I think you mean Bakeman and ROBINSON's Log-Linear analysis' book, right? that's actually a really good book if you're interested in this whole contingency tables analysis situation... and yeah, it would definitely help you understand how to deal with that zero over there. but it is kind of what i was getting at on my previous post... doing log-linear analysis is substantially more complicated than just calculating the kappa statistic. i'm not saying you shouldn't do it... it's just that i know some people dont feel all that comfy around stats and i dont wanna go around saying "yeaaah.. you just plug everything on SPSS, click here and there and ta'da! there's your solution".
it depends on how deep you wanna get into this or how much stats effort you're willing to put on it.

anyways, those are my 2 cents for your post here...

#### jwallin

##### New Member
Bakeman and Robinson, of course. Thanks for the correction. Just ordered the book from Abebooks. Thanks again for your help!

#### lumhearts

##### New Member
Can I ask - why do you think the kappa is inappropriate? Are you basing that on the chi-square assumption?

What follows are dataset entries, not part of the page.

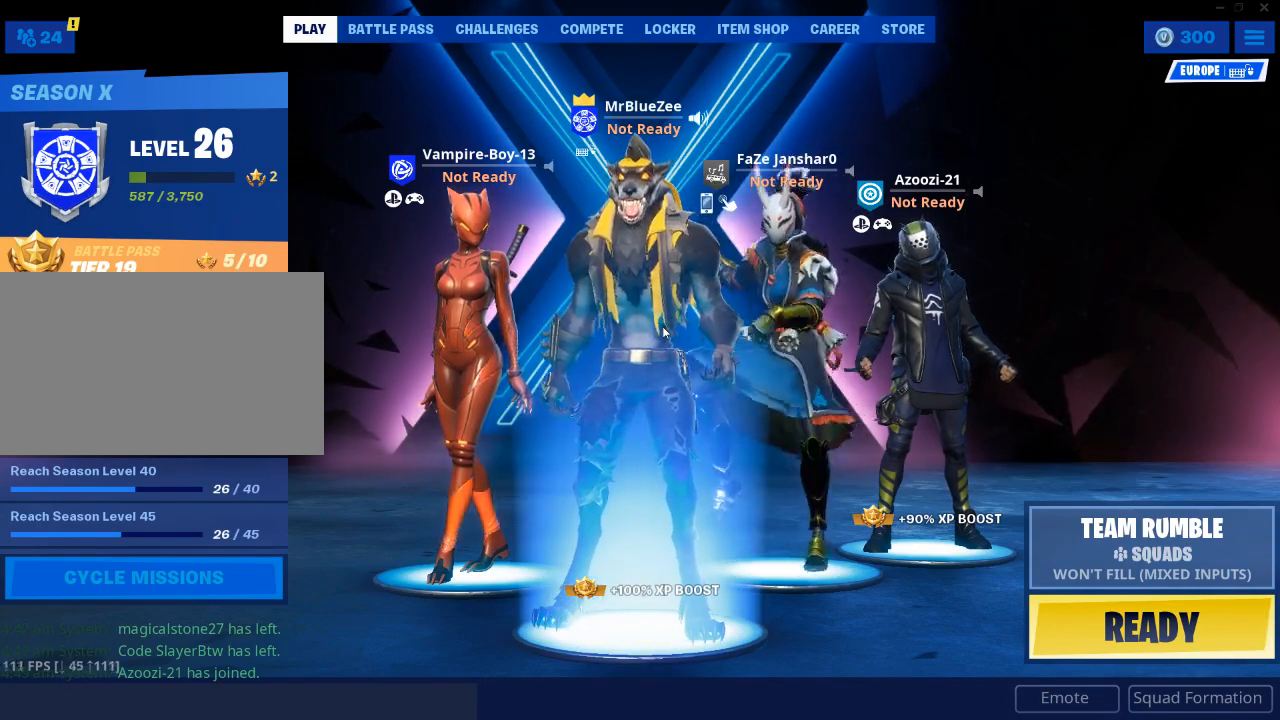
{"keys": [], "mouse": [], "events": []}
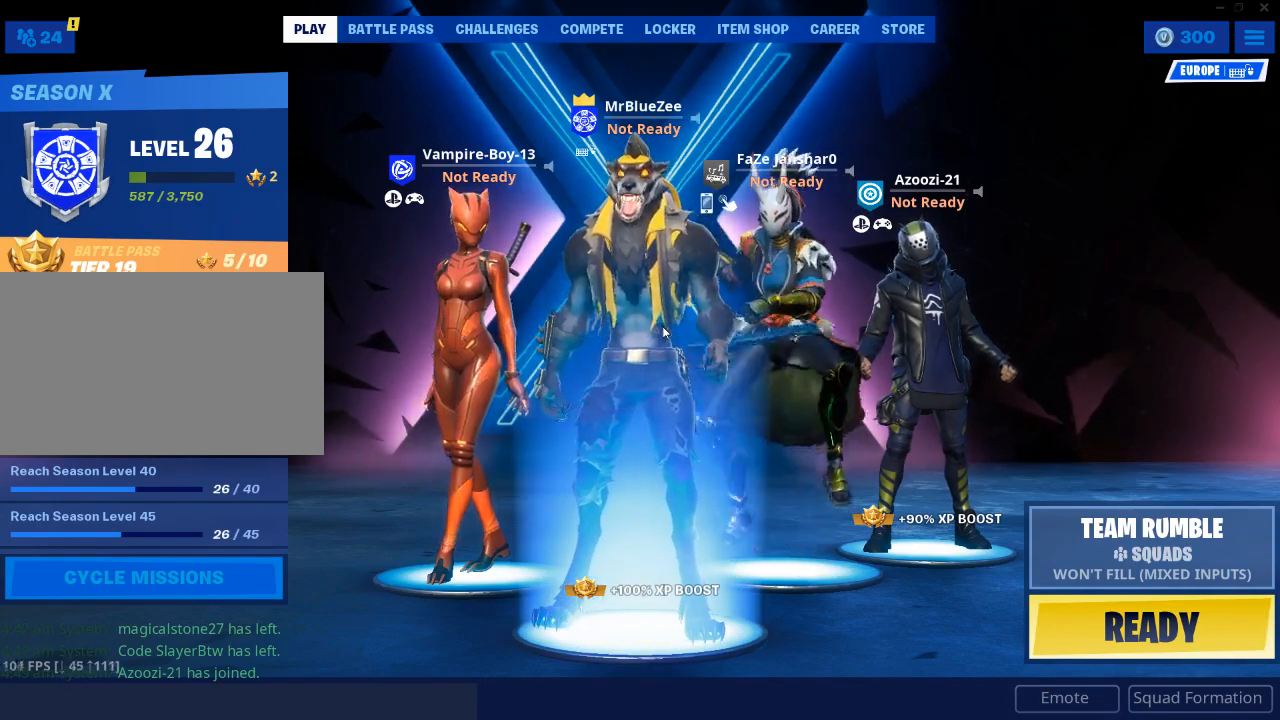
{"keys": [], "mouse": [], "events": []}
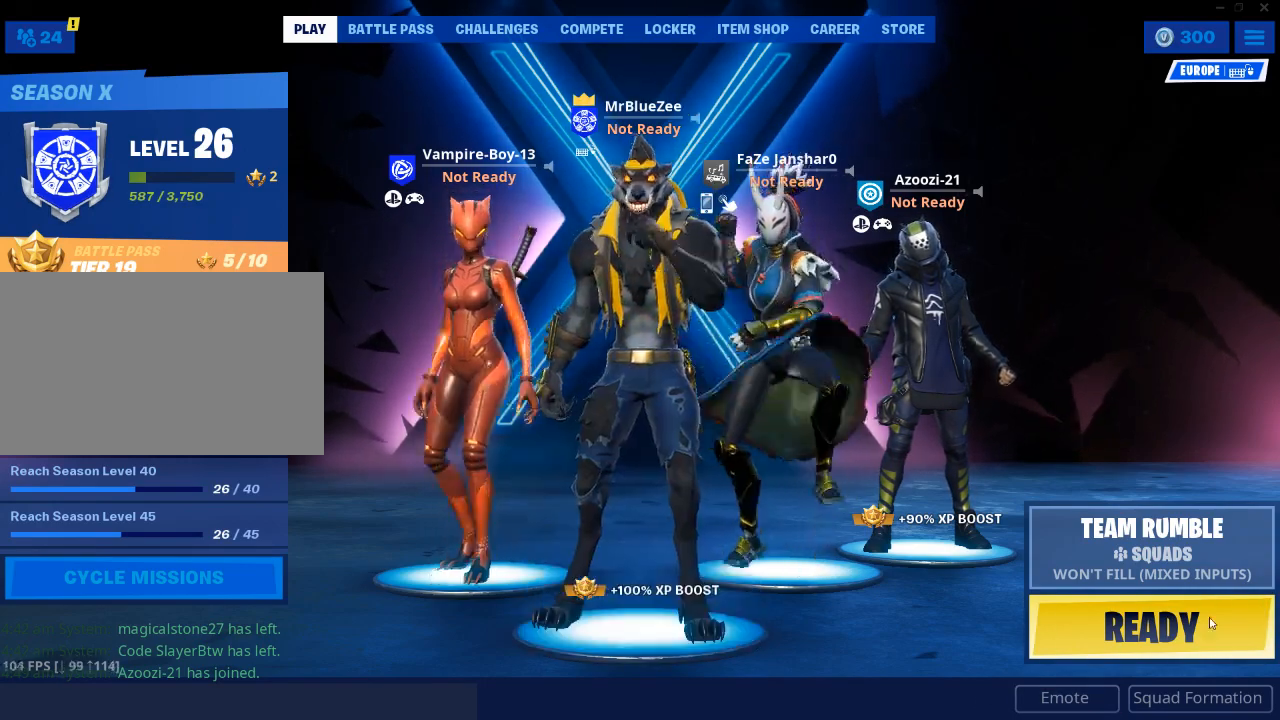
{"keys": [], "mouse": [], "events": []}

I can't say I've had a simple kappa situation with a zero cell count.

#### spunky

##### Doesn't actually exist
I can't say I've had a simple kappa situation with a zero cell count.
the probelm is that jwallin's research design is set up so that a zero has to be there. i'm sure he/she can explain his/her research design better (i'm personally a little bit confused by it) but he/she claimed that this is a structural zero, as opposed to an expected or sample zero which usually arises just because of sampling variability. the problem with structural zeroes is that, to the best of my understanding, you cant really invoke any parametric properties to try and deal with them... although they can still mask an association (or lack of thereof). i'm sure he/she can explain better why this is a structural zero, if it really is one.

thanks!

#### jwallin

##### New Member
Spunky's addressed it pretty well, I think. Here's a little clarification (I hope!).

I had two observers watching several hours of video tapes. Each observer would watch for what they believed to be a gesture, which we'd defined as a non-locomotor movement of the arms or head that consisted of a discrete "excursion" away from a rest position and a return to a rest position.

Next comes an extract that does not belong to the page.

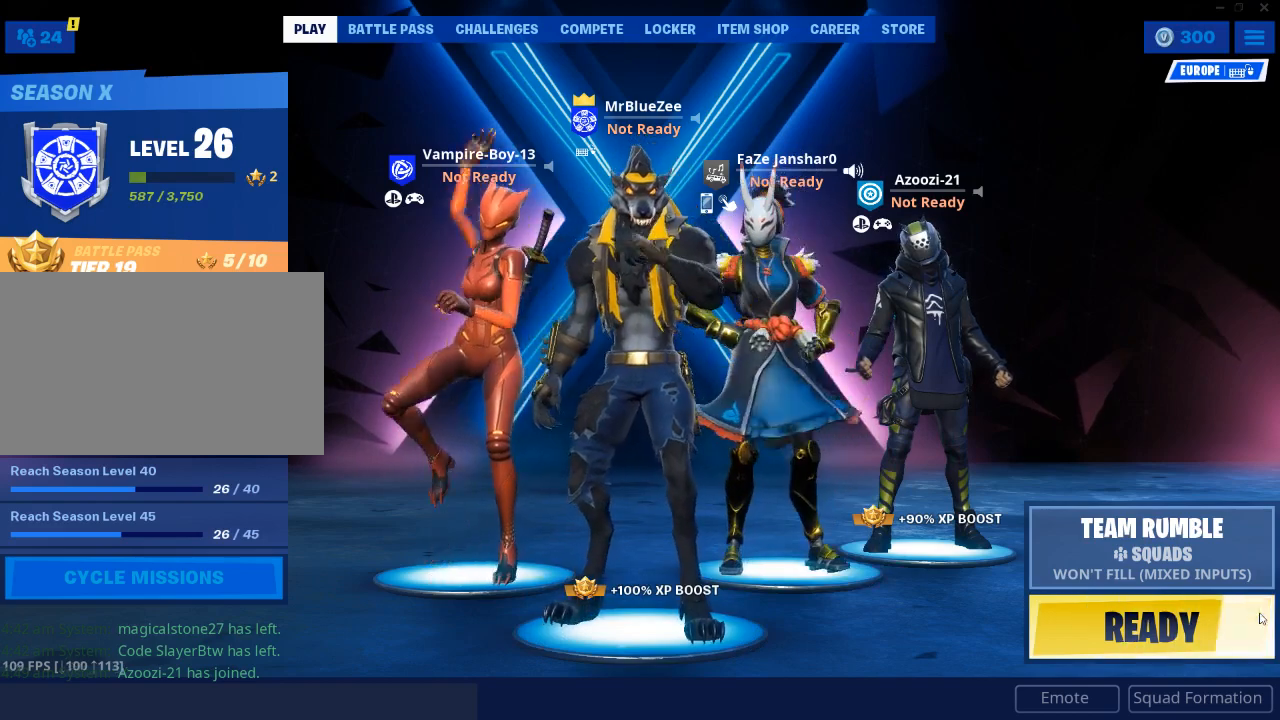
{"keys": [], "mouse": [], "events": [[400, "mouse_left", "down"], [484, "mouse_left", "up"]]}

Whenever they observed a gesture, the observers would record the onset time of that gesture (the start of the excursion away from the rest position).

So I have data that look something like this (data are video timecodes in HH:MM:SS format):

Observer 1:

00:01:30
00:02:54
00:03:01
00:03:23
etc.

Observer 2:
00:00:30
00:01:30
00:02:54
00:03:23
00:03:50
etc.

With these values, we'd have the following agreements/disagreements:

00:00:30 disagreement (only one observer recorded a gesture here)
00:01:30 agreement (both observers recorded a gesture here)
00:02:54 agreement
00:03:01 disagreement
00:03:23 agreement
00:03:50 disagreement

The agreement matrix would look like:

_______| Present | Absent|
Present |__ 3 __|__ 1 __|
Absent |___2___|___0___|

That bottom-right cell will always be a zero, because this is an instance of occurrences-only agreement. We only have records of those timecodes when one or both observers claim to have observed a gesture. There can never be an instance where both observers recorded "no gesture."

(Again, I COULD consider every second that the observers did not record a gesture as an agreement on "no gesture," but that will exaggerate agreement, which is obviously quite poor for actually seeing gestures similarly, and I don't particularly care about those instances where they both see nothing going on.)